Olavo de Carvalho

Época, 10 de junho de 2000

No debate sobre a globalização, o Brasil fica cada vez mais diferente do planeta Terra

“Sem grande debate ideológico, o interesse da reunião é bastante reduzido”, escreve Arnaud Leparmentier no Le Monde de 3 de junho a propósito do encontro dos chefes de Estado de esquerda e centro-esquerda em Berlim. Mas, para os brasileiros, o que deveria tornar esse acontecimento instrutivo é precisamente a ausência de debate, pois no Brasil ninguém ainda se deu conta de que o processo de globalização é hoje liderado por um consenso de esquerda. Em Berlim, a apologia do Estado empreendedor e as advertências solenes quanto aos “limites do neoliberalismo”, que pareciam ecoar ipsis litteris as falas das Marilenas Chauis ou Marias das Conceições que aqui abundam nos palanques jornalísticos e acadêmicos, foram recitadas por ninguém menos que os chefes de quase todas as nações que mandam no mundo. Pior ainda: isso não suscitou, ali, a menor discussão. Estão todos de acordo.

Em contraste acachapante com esse fato, tão óbvio para a imprensa mundial que esta não o noticiou senão para ressaltar sua falta de novidade, os termos “globalização” e “Nova Ordem Mundial”, quando aparecem no discurso de nossa intelligentsia, vêm sempre e sistematicamente associados a “neoliberalismo”, com a presunção de que se trata de mais um empreendimento da malvada “direita”, dos abomináveis “interesses privados”. Há, portanto, duas Novas Ordens Mundiais: uma no planeta Terra, outra na cabeça de nossas classes falantes, fiéis a seu voto de abstinência em matéria de contato com a realidade.

Graças a essa formidável alienação dos intelectuais, nossa opinião pública, levada a enxergar o panorama de hoje segundo as categorias da velha birra nacionalista contra os Estados Unidos, imagina que pode se opor eficazmente ao novo imperialismo global mediante ataques à nação americana, sem nem de longe perceber que dentro desta se desenrola uma briga de foice entre os interesses nacionais ianques e a Nova Ordem Mundial personificada pelo senhor Bill Clinton.

Em decorrência da mesma causa, o conflito político brasileiro vai se polarizando cada vez mais num sentido contrário ao da política mundial: enquanto nesta se perfilam claramente as duas alas, direita e esquerda (liberal e social-democrata) da Nova Ordem Mundial, ambas moderadas e ambas hostis aos excessos truculentos de um lado e de outro, no Brasil a direita simplesmente desapareceu de cena, sendo substituída por uma postiça “direita da esquerda” (leia meu artigo de 29 de maio), não restando, na programação de nosso canal, senão a luta da esquerda com a esquerda mesmo, seja nas pessoas de dona Marta e dona Erundina, seja nas dos senhores Lula e Ciro Gomes.

Ora, a disputa entre uma direita e uma esquerda moderadas é a essência mesma da dinâmica democrática.
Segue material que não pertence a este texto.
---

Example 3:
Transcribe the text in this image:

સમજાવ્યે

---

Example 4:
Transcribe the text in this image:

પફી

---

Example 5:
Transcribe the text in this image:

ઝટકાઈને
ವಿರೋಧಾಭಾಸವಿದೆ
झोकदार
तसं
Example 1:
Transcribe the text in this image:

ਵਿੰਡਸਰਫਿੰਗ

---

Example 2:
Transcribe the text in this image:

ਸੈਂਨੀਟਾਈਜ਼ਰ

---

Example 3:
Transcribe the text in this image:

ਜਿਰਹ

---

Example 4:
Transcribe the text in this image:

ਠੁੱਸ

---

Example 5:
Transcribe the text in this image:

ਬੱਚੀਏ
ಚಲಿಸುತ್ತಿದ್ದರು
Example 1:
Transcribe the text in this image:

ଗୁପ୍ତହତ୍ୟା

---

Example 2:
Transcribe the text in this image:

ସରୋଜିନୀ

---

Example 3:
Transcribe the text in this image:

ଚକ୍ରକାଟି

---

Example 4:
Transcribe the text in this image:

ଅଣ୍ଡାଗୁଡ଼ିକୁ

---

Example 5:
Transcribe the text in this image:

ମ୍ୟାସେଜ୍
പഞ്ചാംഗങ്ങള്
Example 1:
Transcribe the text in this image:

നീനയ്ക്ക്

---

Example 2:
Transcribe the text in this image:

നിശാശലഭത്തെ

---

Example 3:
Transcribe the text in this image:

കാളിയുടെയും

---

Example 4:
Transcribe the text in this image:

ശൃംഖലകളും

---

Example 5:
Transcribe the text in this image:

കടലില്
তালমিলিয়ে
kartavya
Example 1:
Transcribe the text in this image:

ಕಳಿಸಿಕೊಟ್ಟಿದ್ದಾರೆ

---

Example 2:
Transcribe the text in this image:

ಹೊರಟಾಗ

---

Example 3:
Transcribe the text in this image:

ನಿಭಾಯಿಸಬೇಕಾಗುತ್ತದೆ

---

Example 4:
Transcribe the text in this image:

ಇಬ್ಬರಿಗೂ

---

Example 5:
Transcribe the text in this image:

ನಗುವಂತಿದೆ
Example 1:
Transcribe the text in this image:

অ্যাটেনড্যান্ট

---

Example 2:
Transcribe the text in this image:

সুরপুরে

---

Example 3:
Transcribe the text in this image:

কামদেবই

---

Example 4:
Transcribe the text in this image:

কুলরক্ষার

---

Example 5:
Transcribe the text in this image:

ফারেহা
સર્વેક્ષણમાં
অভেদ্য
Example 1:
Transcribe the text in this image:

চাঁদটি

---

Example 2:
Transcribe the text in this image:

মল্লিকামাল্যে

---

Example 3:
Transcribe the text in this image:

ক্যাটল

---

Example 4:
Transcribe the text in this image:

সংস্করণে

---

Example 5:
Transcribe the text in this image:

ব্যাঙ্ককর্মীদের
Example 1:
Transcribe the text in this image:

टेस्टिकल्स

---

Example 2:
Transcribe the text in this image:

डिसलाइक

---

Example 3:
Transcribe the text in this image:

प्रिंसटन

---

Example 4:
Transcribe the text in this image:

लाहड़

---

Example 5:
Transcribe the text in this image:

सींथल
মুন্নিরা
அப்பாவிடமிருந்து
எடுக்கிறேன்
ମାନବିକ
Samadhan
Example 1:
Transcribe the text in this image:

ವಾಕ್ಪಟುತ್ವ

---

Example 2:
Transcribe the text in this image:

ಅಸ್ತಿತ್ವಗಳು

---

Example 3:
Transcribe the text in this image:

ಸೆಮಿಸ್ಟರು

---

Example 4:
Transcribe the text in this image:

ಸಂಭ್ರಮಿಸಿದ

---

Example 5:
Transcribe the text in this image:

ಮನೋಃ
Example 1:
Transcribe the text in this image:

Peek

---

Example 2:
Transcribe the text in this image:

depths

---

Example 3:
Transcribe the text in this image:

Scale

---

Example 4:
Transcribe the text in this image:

Já a briga de social-democratas e comunistas é coisa feia. Onde quer que ela tenha monopolizado a cena, correu sangue. Na Rússia, os comunistas esmagaram os social-democratas e seguiu-se a ditadura leninista. Na Alemanha, foi o inverso, e a vaga deixada pelos comunistas foi preenchida pela ascensão do populismo nazista.

O problema de ficar longe do mundo é que a gente vai chegando cada vez mais perto do inferno.